Given entries »
============================================================

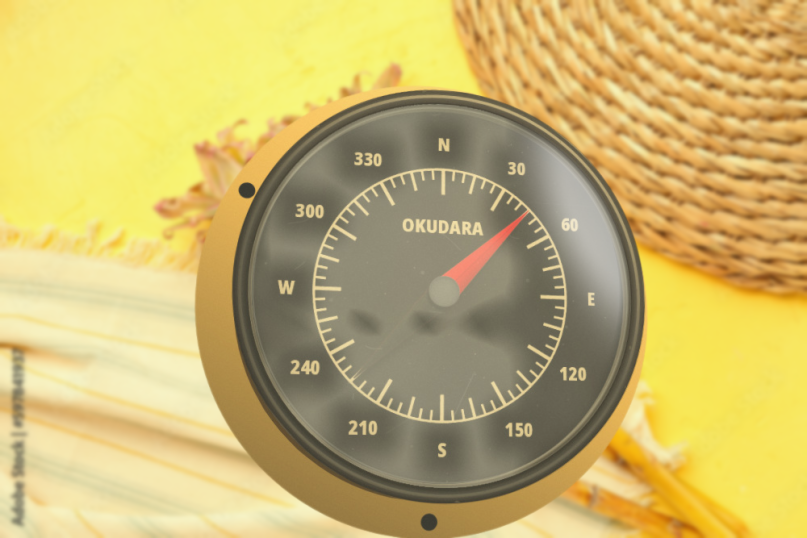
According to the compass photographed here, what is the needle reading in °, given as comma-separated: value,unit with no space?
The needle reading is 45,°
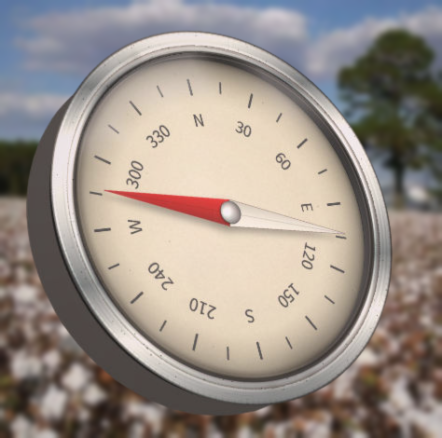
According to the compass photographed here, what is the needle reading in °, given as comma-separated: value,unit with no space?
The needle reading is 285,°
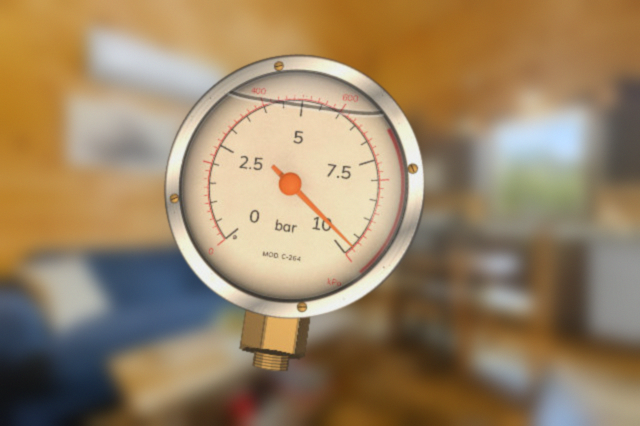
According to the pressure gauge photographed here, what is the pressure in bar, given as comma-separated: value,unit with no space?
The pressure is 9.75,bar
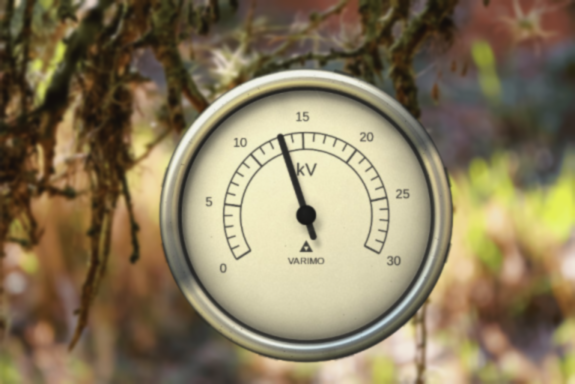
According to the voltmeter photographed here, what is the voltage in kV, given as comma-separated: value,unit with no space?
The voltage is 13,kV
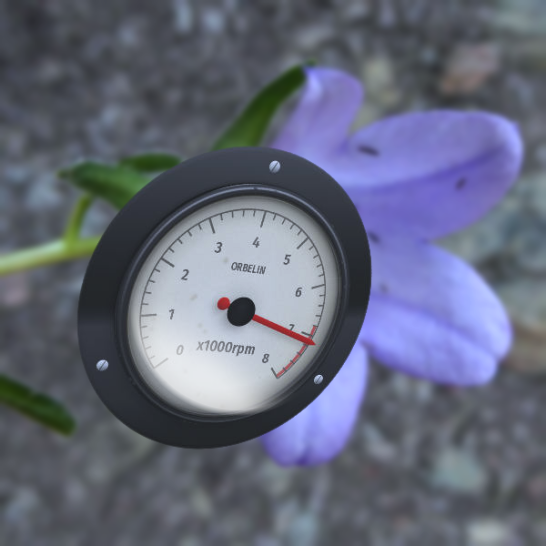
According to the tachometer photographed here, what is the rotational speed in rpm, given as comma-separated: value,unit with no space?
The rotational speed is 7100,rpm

============================================================

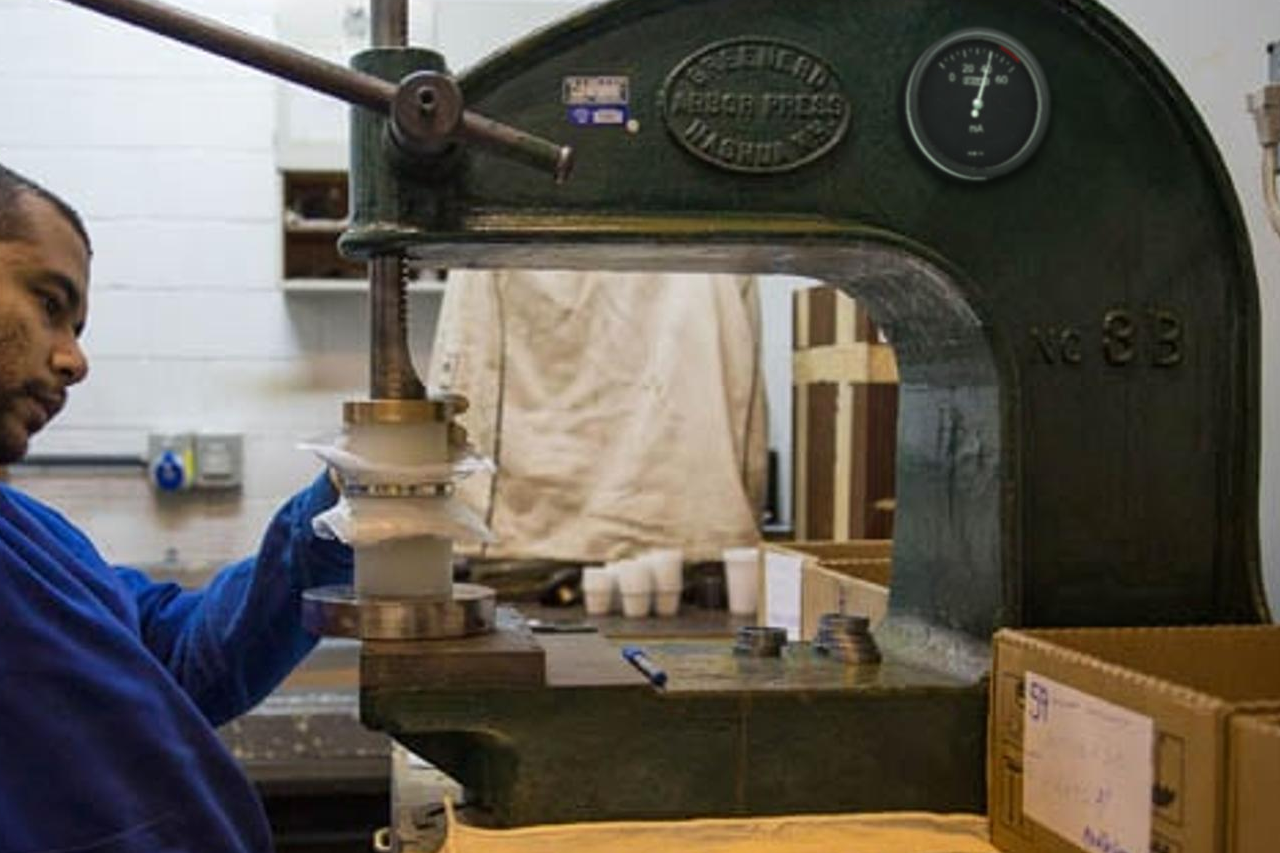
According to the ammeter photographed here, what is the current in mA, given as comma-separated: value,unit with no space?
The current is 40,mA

============================================================

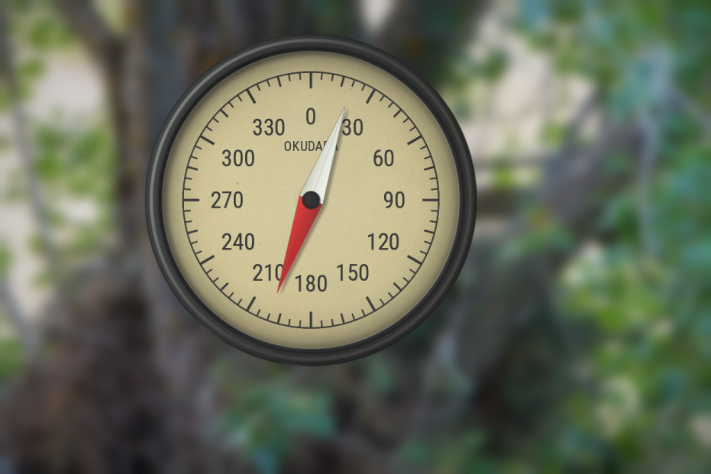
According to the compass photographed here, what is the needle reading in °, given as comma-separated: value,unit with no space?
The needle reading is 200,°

============================================================

Task statement » Can you express the rows from the line that has "According to the tachometer" through the line that has "The rotational speed is 7100,rpm" as a two-column CSV with the columns text and answer, one CSV line per row? Give only these rows, and make each value a single quoted field with any line breaks turned into spaces.

Response for this exercise »
text,answer
"According to the tachometer photographed here, what is the rotational speed in rpm, given as comma-separated: value,unit with no space? The rotational speed is","7100,rpm"